Organic growth: The Group's strong financial position enables the consistent funding of organic growth projects to support future profitability and investable cash flow. The Group‘s high return strategic growth projects, together with the impact of recent M&A, are expected to increase future EBITDA potential by $2.1bn6. The EBITDA benefit targeted for 2025 is $0.7bn, of which $0.2bn was captured in 1H 2025 EBITDA.

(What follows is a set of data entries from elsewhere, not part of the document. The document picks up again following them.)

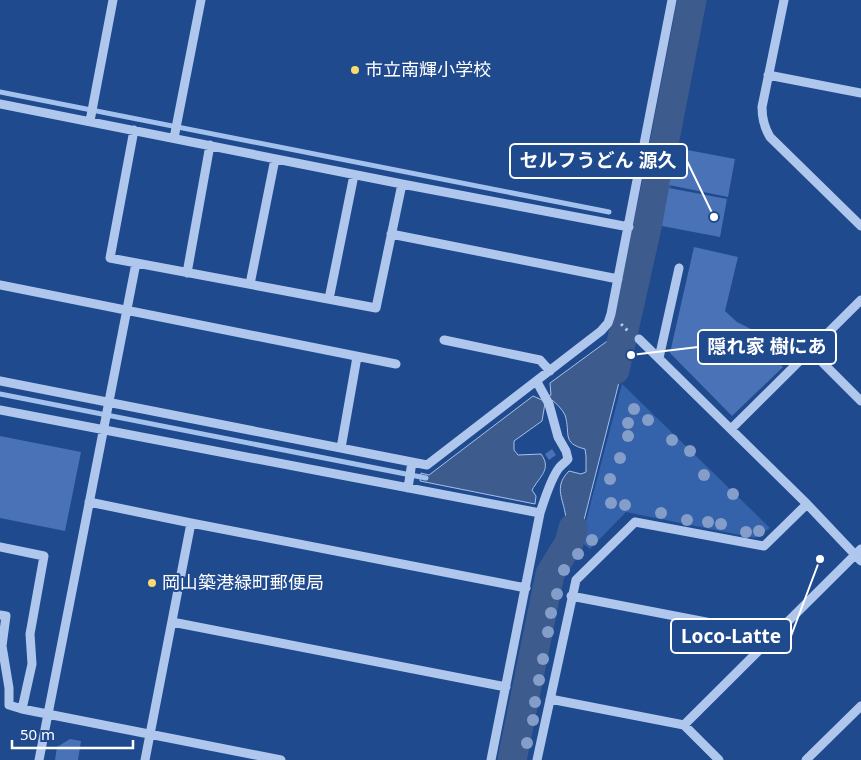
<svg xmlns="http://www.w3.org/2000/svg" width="861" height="760" font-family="'Noto Sans','Noto Sans JP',sans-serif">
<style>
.green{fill:#3463ac}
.water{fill:#3e5b8d;stroke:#a3c1ed}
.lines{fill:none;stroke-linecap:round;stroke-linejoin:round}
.stream{stroke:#a3c1ed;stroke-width:5}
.river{stroke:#3e5b8d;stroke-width:29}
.building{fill:#4973b6}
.path{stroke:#afc7ec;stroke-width:3;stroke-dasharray:2.5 4;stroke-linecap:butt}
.minor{stroke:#afc7ec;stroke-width:9}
.tree{fill:#849ec9}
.poi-dot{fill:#f9da70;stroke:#204a8e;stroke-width:2}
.labels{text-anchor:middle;stroke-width:4;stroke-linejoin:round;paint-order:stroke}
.poi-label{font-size:18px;fill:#fff;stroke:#204a8e;text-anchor:start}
.leader{fill:none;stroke:#fff;stroke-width:2}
.callout-dot{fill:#fff;stroke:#204a8e;stroke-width:2}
.callout{fill:#204a8e;stroke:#fff;stroke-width:2}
.callout-label{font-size:19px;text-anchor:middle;font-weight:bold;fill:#fff}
</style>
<rect width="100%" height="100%" fill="#204a8e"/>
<path class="green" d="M622 384 770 528 755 538 626 512 590 549 579 540 586 521Z"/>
<path class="water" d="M616 324 630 339 584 520 573 551 560 565 552 561C559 550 566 533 566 520 565 500 552 488 569 471L581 474 586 472V456L585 449C561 443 571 434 565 415 562 409 557 404 552 400L545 403 542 421 514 441V450L518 455 541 454C552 469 540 476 532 490L536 496 535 504 420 481 421 473 429 475 533 396 542 400 551 395 550 383 610 339Z"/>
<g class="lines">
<path class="stream" d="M0 92 609 212
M644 219 649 220
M0 394 426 478"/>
<path class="river" d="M615 370 654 196 692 0
M512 760 550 574 569 543 573 528"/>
</g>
<path class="building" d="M677 148 735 159 728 197 669 185Z
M669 188 727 199 720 237 662 226Z
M694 247 738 257 725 311 737 322 759 333 769 353 783 367 732 416 670 353Z
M0 436 81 452 65 531 0 518Z
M552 449 556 455 549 460 545 454Z
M70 739 81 741 78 760H55L57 747Z"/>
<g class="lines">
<path class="path" d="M621 324 630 333"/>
<path class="minor" d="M784 0 762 107C762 118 764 127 770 137L861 226
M768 75 861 93
M0 104 402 184 629 227
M90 121 113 0
M134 130 110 258 376 308 402 184
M174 138 201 0
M391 234 618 279
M187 273 210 145
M250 284 275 159
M0 285 396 364
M329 299 354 175
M639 339 807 504 861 561
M444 340 540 360 550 371
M810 350 861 401
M659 358 679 268
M0 381 427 465 601 331 608 323 611 314 672 0
M0 410 540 513
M731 429 861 300
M341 448 357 357
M408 488 412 462
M89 502 191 523 526 588
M0 547 44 556 30 634 32 664 22 709
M571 596 774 635
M0 615 6 616 2 646 9 688V705L22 709 281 760
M172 622 506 687
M550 699 684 725 719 760
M684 725 861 549
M39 760 136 263
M145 760 191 523
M491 760 540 513C544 501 551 478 559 468 562 464 565 463 568 459L566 451 558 437 549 404 537 382
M537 760 576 580 635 522 764 546 807 504
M806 760 861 706"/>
</g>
<g class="tree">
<circle cx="634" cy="409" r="6"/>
<circle cx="648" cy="420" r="6"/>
<circle cx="628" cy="423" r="6"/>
<circle cx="628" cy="436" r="6"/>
<circle cx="672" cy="440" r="6"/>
<circle cx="690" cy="451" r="6"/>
<circle cx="620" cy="458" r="6"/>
<circle cx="704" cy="475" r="6"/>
<circle cx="610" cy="479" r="6"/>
<circle cx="733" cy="494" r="6"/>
<circle cx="611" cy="503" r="6"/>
<circle cx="625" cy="505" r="6"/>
<circle cx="661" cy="513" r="6"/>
<circle cx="687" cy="520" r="6"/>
<circle cx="708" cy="522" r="6"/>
<circle cx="721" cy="524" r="6"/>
<circle cx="759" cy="531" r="6"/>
<circle cx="746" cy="532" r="6"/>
<circle cx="592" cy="540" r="6"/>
<circle cx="578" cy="554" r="6"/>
<circle cx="564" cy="570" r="6"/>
<circle cx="557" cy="594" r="6"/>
<circle cx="551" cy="613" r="6"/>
<circle cx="548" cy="632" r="6"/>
<circle cx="543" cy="659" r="6"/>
<circle cx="539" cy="680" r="6"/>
<circle cx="535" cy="702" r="6"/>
<circle cx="533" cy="720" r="6"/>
<circle cx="527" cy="743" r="6"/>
</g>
<g class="poi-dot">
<circle cx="355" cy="70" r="5"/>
<circle cx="152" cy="583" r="5"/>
</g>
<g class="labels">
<g class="poi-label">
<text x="365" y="76">市立南輝小学校</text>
<text x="162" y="589">岡山築港緑町郵便局</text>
</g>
</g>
<path class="leader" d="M714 217L687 161M631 355L698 347M820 559L791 636"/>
<g class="callout-dot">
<circle cx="714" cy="217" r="5"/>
<circle cx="631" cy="355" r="5"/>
<circle cx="820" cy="559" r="5"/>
</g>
<g class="callout">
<rect x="510" y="144" width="177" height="34" rx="5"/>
<rect x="698" y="330" width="138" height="34" rx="5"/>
<rect x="671" y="619" width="120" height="34" rx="5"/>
</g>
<g class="callout-label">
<text x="598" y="167">セルフうどん 源久</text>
<text x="767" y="353">隠れ家 樹にあ</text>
<text x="731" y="643">Loco-Latte</text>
</g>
<path d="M12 740v8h121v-8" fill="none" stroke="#ffffff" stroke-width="2.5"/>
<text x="20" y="740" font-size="15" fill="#ffffff" stroke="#204a8e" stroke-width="4" paint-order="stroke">50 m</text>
</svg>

Encouraging EU trade policy momentum to restore fair competition: the “Steel and Metals Action Plan” recognizes the factors needed to restore industry competitiveness; an effective carbon border and more efficient trade measures that limit import penetration to historical levels have the potential to support improved domestic steel capacity utilization rates and restore the industry’s health. It is imperative that these plans are swiftly turned into concrete actions, with announcements anticipated in 2H 2025 on the details of the new tool that will replace the current safeguard measures and a proposal to close major loopholes in the Carbon Border Adjustment Mechanism (CBAM).

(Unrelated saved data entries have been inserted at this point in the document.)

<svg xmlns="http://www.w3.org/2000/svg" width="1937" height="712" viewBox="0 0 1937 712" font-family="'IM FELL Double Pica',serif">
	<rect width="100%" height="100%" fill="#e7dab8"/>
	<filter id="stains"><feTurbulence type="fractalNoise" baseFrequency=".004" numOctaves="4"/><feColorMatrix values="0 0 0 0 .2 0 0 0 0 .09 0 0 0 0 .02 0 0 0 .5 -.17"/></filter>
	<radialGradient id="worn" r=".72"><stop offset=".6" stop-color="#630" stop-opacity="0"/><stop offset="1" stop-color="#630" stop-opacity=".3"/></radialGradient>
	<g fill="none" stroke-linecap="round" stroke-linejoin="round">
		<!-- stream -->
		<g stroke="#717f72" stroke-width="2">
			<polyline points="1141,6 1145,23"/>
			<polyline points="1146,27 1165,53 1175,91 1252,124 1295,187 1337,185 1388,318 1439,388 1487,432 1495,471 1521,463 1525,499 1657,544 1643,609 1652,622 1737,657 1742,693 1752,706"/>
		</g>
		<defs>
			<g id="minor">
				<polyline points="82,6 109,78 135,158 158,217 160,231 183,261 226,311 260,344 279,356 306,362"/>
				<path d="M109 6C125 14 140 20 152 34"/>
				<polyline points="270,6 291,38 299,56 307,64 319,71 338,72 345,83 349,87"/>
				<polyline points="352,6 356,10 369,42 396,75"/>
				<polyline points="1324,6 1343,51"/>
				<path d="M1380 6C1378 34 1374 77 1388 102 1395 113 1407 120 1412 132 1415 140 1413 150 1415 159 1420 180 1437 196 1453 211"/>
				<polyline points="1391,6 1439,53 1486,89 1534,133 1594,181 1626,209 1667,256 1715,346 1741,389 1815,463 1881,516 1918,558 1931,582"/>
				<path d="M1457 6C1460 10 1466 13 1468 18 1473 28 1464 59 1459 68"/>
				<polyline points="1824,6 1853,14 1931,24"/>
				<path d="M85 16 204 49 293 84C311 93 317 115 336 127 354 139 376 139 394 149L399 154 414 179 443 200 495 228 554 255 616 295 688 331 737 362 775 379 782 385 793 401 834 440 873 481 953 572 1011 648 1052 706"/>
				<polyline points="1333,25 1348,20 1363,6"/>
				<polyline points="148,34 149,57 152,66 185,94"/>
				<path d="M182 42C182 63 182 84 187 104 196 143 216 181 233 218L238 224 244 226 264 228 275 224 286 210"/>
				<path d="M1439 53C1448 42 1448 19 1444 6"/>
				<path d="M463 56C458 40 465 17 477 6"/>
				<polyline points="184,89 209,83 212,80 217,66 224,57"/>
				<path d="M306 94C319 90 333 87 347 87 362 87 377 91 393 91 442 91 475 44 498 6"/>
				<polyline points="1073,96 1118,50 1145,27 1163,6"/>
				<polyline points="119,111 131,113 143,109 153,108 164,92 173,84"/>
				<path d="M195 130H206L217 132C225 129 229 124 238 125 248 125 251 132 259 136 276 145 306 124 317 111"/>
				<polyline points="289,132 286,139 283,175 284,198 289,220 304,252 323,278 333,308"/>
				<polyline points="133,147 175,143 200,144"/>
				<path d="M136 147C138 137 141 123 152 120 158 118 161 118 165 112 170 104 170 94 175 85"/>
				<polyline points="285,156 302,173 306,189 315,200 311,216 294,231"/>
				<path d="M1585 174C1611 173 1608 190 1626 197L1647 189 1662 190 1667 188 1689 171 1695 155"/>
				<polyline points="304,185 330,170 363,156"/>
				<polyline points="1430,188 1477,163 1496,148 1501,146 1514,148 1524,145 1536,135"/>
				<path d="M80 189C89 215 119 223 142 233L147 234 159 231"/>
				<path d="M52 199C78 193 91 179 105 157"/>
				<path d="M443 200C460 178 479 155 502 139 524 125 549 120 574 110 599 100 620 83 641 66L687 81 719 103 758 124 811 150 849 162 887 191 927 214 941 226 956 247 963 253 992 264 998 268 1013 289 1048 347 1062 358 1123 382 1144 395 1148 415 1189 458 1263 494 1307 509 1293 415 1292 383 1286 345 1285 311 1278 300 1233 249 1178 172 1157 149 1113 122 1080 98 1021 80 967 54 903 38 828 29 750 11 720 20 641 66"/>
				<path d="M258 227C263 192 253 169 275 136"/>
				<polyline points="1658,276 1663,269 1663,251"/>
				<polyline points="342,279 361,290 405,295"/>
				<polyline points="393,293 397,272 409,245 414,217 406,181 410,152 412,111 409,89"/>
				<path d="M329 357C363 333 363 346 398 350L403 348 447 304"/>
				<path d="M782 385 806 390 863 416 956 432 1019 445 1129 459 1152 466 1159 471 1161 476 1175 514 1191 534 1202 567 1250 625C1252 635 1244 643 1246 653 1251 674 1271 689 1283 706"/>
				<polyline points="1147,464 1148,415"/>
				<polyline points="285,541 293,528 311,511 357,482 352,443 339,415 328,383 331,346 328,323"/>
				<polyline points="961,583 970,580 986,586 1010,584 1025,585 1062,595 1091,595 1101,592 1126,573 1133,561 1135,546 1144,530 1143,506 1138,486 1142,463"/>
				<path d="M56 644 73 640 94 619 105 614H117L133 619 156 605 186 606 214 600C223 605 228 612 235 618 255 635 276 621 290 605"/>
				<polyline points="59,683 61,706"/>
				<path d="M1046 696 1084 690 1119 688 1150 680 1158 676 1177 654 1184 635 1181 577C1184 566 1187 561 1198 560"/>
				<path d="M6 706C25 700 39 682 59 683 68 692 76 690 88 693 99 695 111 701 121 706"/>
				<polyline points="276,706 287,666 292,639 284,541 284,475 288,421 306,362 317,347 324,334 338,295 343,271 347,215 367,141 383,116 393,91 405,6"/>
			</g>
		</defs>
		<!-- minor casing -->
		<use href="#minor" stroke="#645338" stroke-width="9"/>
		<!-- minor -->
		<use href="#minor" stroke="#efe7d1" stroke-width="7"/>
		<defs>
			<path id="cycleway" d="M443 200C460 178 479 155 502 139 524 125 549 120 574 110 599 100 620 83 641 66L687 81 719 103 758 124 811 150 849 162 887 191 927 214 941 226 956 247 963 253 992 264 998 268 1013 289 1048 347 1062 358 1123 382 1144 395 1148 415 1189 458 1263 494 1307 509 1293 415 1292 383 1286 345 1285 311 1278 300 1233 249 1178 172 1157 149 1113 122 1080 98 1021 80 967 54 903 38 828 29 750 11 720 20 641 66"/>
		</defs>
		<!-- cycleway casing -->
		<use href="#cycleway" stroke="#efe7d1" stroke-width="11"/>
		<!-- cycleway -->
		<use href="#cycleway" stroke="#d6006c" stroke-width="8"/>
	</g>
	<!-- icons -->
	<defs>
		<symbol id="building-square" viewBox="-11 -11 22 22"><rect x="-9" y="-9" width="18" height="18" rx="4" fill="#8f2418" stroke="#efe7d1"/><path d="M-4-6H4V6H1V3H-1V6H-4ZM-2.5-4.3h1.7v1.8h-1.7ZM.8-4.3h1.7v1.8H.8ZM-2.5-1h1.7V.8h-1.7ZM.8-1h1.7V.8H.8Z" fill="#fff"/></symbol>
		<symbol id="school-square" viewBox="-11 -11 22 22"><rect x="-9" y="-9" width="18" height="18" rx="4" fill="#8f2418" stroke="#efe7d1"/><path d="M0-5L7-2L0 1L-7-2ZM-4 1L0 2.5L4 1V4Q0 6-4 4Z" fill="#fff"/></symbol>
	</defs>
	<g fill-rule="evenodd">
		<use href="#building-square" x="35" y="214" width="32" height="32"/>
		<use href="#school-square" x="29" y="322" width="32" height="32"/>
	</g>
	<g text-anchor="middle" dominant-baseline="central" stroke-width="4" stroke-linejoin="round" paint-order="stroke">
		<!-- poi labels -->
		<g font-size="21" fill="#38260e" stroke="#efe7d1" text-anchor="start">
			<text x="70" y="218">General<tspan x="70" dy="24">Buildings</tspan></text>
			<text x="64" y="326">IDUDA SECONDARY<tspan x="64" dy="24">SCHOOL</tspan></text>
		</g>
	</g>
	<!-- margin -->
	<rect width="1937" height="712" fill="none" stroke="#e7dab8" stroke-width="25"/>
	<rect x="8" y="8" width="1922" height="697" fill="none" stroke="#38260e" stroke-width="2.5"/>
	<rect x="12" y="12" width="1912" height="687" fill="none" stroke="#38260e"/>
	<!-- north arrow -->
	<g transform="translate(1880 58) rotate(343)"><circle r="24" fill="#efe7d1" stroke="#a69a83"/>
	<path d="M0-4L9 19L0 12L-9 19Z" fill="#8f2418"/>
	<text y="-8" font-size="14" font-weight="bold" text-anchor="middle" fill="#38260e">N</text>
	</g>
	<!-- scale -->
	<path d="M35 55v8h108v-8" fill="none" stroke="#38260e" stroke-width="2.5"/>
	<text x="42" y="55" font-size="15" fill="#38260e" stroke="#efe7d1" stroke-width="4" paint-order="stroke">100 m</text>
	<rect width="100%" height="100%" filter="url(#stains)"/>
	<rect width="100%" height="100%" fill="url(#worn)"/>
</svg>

Consistent shareholder returns: As per its capital allocation and return policy, in addition to its growing base dividend ($0.55/sh, paid in 2 equal instalments), the Company will continue to return a minimum of 50% of post-dividend annual free cash flow to shareholders. Since September 20205, the Company has used buybacks to reduce its fully diluted shares outstanding by 38%. So far in 2025, the Company has repurchased 8.8m shares at a total cost of $262m.